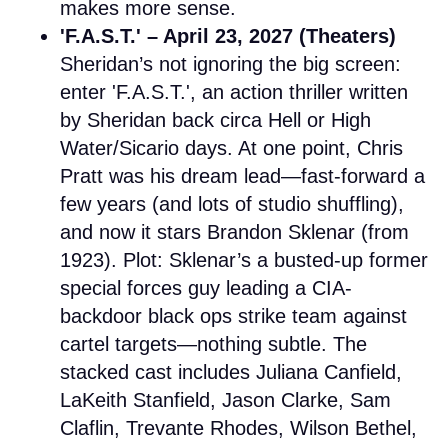
makes more sense.
'F.A.S.T.' – April 23, 2027 (Theaters)
Sheridan’s not ignoring the big screen:
enter 'F.A.S.T.', an action thriller written
by Sheridan back circa Hell or High
Water/Sicario days. At one point, Chris
Pratt was his dream lead—fast-forward a
few years (and lots of studio shuffling),
and now it stars Brandon Sklenar (from
1923). Plot: Sklenar’s a busted-up former
special forces guy leading a CIA-
backdoor black ops strike team against
cartel targets—nothing subtle. The
stacked cast includes Juliana Canfield,
LaKeith Stanfield, Jason Clarke, Sam
Claflin, Trevante Rhodes, Wilson Bethel,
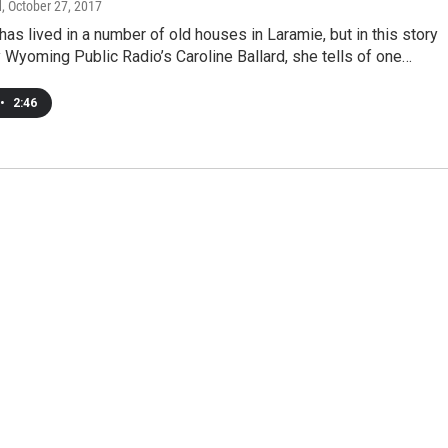
d
, October 27, 2017
 has lived in a number of old houses in Laramie, but in this story
Wyoming Public Radio’s Caroline Ballard, she tells of one…
•
2:46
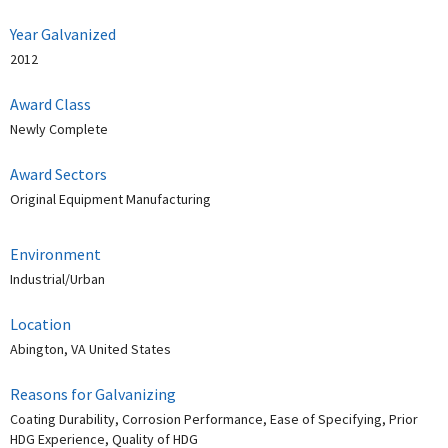
Year Galvanized
2012
Award Class
Newly Complete
Award Sectors
Original Equipment Manufacturing
Environment
Industrial/Urban
Location
Abington, VA United States
Reasons for Galvanizing
Coating Durability, Corrosion Performance, Ease of Specifying, Prior
HDG Experience, Quality of HDG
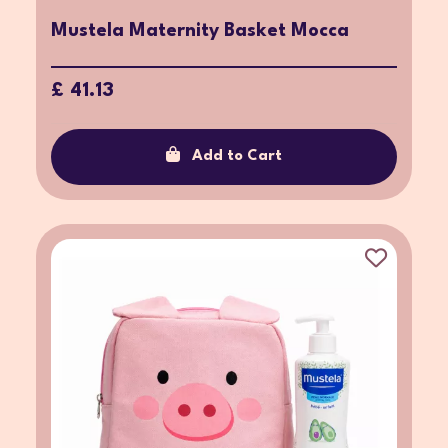
Mustela Maternity Basket Mocca
£ 41.13
Add to Cart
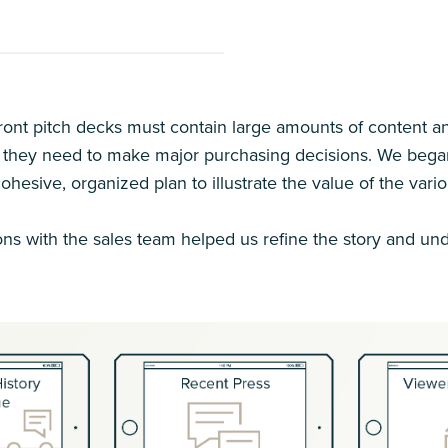
ront pitch decks must contain large amounts of content and
 they need to make major purchasing decisions. We began b
cohesive, organized plan to illustrate the value of the vari
ns with the sales team helped us refine the story and und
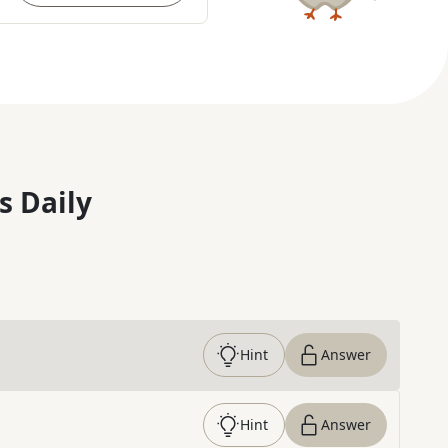
s Daily
Hint
Answer
Hint
Answer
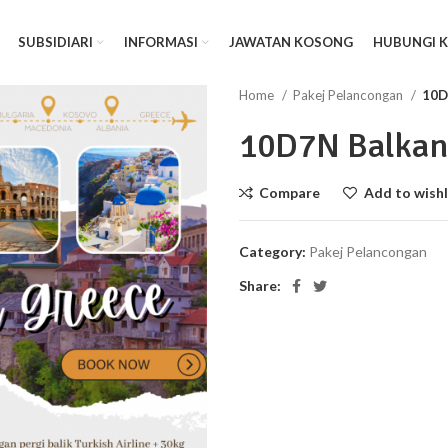
SUBSIDIARI
INFORMASI
JAWATAN KOSONG
HUBUNGI 
Home
Pakej Pelancongan
10D
10D7N Balkan
Compare
Add to wishl
Category:
Pakej Pelancongan
Share:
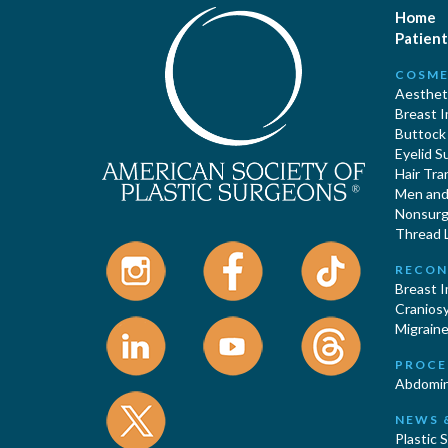
Home
Patient
COSME
Aestheti
Breast 
Buttock
Eyelid S
Hair Tra
Men and 
Nonsurgi
Thread L
RECON
Breast 
Cranios
Migraine
PROCE
Abdomin
NEWS 
Plastic 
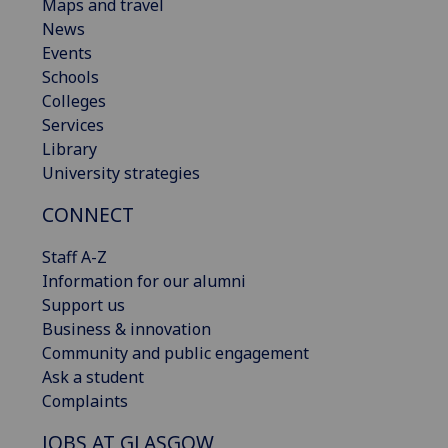
Maps and travel
News
Events
Schools
Colleges
Services
Library
University strategies
CONNECT
Staff A-Z
Information for our alumni
Support us
Business & innovation
Community and public engagement
Ask a student
Complaints
JOBS AT GLASGOW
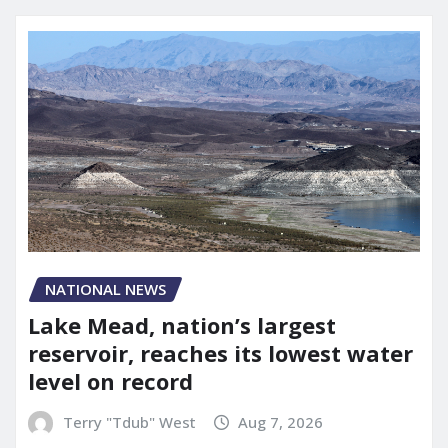
NATIONAL NEWS
Lake Mead, nation’s largest
reservoir, reaches its lowest water
level on record
Terry "Tdub" West
Aug 7, 2026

* * * * * * * * *

### Work to complete
Lines that hold the word "Sheridan" are the ones to copy from the entries above.

### Answer to this problem
Sheridan’s not ignoring the big screen:
by Sheridan back circa Hell or High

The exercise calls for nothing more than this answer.